As recent events to Ferguson demonstrate, lawlessness dislocates everything in the system, up-and-down the entire line.
People are complicated, especially when they are in sin, and situations are complex. So when people make up their minds about a particular allegation based entirely on the color of the participants, they are establishing nothing other than their own disqualification for having anything whatever to do with the justice system, or anything whatever to say about the future of race relations in America.
There are more than enough confirmed instances of police misbehavior to have made it quite possible the Wilson/Brown incident could have been one of them. They are more than enough confirmed incidents of inner-city black thuggery to have made that a possibility as well. To be trapped in the kind of emotional blinders they can only accuse in one direction, and only defend in the other, is to be trapped in sin.
But the mob is omnivorous, ravenous, and blind. Rage doesn’t make sense – if it did, it wouldn’t be rage. And when frustration explodes, it never erupts in rational ways. The mob at Ephesus had no idea what they were doing there, or what the point actually was (Acts 19:32), But they were more than willing to yell enthusiastically for a couple of hours about it.
The one thing a sane society may not do is cater to the insanity, trying to split the difference. In this regard the behavior of the authorities in Missouri has been idiotic, and the actions of the Justice Department have been despicable. This is not because Wilson could not possibly have been guilty — it is because anybody who expects due process to run smoothly with a mob outside burning the place down is someone who specializes in grand inversions.
The mob is more than willing to ignore the camels and riot over the gnats. You want to show your displeasure over a white cop abusing (and killing) a black man, and you want to do this by abusing hundreds of black men and women? Suit yourself, but I don’t particularly care for your theories of social justice. Don’t tell us that “black lives matter” while showing your utter contempt for black lives. Anyone who turns matters of justice over to a mob of any color is an enemy of truth. And anyone who appeases such mobs is not fit for governance.

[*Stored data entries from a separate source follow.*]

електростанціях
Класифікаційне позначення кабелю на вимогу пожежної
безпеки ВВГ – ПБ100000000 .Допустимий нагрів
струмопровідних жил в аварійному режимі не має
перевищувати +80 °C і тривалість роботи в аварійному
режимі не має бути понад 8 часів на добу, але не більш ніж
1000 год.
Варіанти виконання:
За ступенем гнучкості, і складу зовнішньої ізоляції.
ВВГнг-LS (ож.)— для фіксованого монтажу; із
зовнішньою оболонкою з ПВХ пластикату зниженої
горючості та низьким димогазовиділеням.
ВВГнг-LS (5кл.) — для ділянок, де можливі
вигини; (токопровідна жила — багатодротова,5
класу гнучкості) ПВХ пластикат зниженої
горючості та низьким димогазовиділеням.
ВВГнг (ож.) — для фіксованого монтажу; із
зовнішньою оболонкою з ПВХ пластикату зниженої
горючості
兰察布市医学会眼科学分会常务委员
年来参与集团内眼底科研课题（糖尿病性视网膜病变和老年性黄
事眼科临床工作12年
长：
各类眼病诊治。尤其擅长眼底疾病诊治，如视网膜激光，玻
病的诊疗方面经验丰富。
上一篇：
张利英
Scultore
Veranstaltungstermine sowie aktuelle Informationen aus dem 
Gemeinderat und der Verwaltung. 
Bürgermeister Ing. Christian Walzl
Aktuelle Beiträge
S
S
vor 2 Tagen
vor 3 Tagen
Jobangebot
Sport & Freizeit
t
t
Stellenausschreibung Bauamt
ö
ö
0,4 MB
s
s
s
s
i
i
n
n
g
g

You have a complaint about the irregularities in the case that came before the grand jury? But is there any possibility that the anger of the mob was responsible for it? Making the prosecutor have to go through the motions of a grand jury in order to try to appease and acquit at the same time? A rioting mob that demands the “right answer” will get one of two things. Either it will get that right answer, and we have what is called a lynching, or it will be thwarted in that right answer. If it is thwarted, it will be done through a courageous response, which we did not have in Missouri, or a cowardly and convoluted one, which we did. When that happens, race relations are further corrupted and the cycle of sin continues.

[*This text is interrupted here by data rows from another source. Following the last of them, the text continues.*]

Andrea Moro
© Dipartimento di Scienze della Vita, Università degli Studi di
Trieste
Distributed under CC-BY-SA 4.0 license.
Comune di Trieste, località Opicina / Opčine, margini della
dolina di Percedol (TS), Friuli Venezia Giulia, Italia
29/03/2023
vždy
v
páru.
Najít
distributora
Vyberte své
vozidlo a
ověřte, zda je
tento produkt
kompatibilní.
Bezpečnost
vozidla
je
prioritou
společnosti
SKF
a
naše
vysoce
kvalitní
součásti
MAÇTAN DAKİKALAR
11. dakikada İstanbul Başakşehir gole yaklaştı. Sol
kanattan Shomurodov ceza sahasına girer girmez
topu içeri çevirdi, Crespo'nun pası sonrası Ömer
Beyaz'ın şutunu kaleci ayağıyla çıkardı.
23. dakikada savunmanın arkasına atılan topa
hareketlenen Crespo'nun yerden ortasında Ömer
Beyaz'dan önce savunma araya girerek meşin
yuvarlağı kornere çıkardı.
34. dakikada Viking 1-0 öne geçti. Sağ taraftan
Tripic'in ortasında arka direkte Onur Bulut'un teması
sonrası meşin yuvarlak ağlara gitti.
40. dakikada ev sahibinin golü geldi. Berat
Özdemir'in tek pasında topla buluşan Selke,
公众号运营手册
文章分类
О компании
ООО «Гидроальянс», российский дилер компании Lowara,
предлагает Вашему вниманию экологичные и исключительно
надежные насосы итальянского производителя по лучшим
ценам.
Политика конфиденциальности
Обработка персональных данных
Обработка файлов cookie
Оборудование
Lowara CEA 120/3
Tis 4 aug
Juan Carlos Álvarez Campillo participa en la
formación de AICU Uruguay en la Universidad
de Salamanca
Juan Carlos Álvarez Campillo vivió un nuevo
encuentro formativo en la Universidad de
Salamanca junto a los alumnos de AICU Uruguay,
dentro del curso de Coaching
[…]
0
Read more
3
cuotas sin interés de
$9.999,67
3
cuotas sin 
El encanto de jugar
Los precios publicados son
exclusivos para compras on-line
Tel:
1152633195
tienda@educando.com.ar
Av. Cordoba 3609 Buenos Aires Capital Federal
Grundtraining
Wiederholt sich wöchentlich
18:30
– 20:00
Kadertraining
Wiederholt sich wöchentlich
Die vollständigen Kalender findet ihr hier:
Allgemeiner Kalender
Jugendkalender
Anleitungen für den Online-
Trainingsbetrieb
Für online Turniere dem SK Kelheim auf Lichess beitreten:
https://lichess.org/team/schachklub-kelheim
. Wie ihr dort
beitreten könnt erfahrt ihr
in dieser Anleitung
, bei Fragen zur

A mob that can demand indictments is also a mob that can demand convictions. To take one compromised step in that direction is a very great cultural evil. It seems self-evident to me that every Christian really ought to hate it — in his bones — whenever a crowd takes up a chant with a crucifixion theme in it. And we even ought to hate it if the object of their hatred were named Barabbas.
One last thing. Those soft evangelicals who spent their energy in this unhappy business trying to empathize with the rage of the crowd were undercutting the only possibility of hope. What every sinner in this tangled affair needed, whether white or black, is a once-for-all sacrifice. Other victims, whether guilty or not, will be brought to the altar in vain.
The only proclamation that can successfully interrupt this downward spiral of racial animosity is the death and resurrection of Jesus Christ. When in our blindness and folly we join the ultimate mob and cry out for His blood to be on us and on our children, God’s gracious response looked far beyond our putrefying hatreds. He does apply that blood to us, but not for condemnation. He applies that blood to us so that a white man and a black man might together put on the new man.
“And have put on the new man, which is renewed in knowledge after the image of him that created him: Where there is neither Greek nor Jew, circumcision nor uncircumcision, Barbarian, Scythian, bond nor free: but Christ is all, and in all. Put on therefore, as the elect of God, holy and beloved, bowels of mercies, kindness, humbleness of mind, meekness, longsuffering; Forbearing one another, and forgiving one another, if any man have a quarrel against any: even as Christ forgave you, so also do ye” (Col. 3:10–13).
And to be baptized into that body is to be taken completely out of the mob.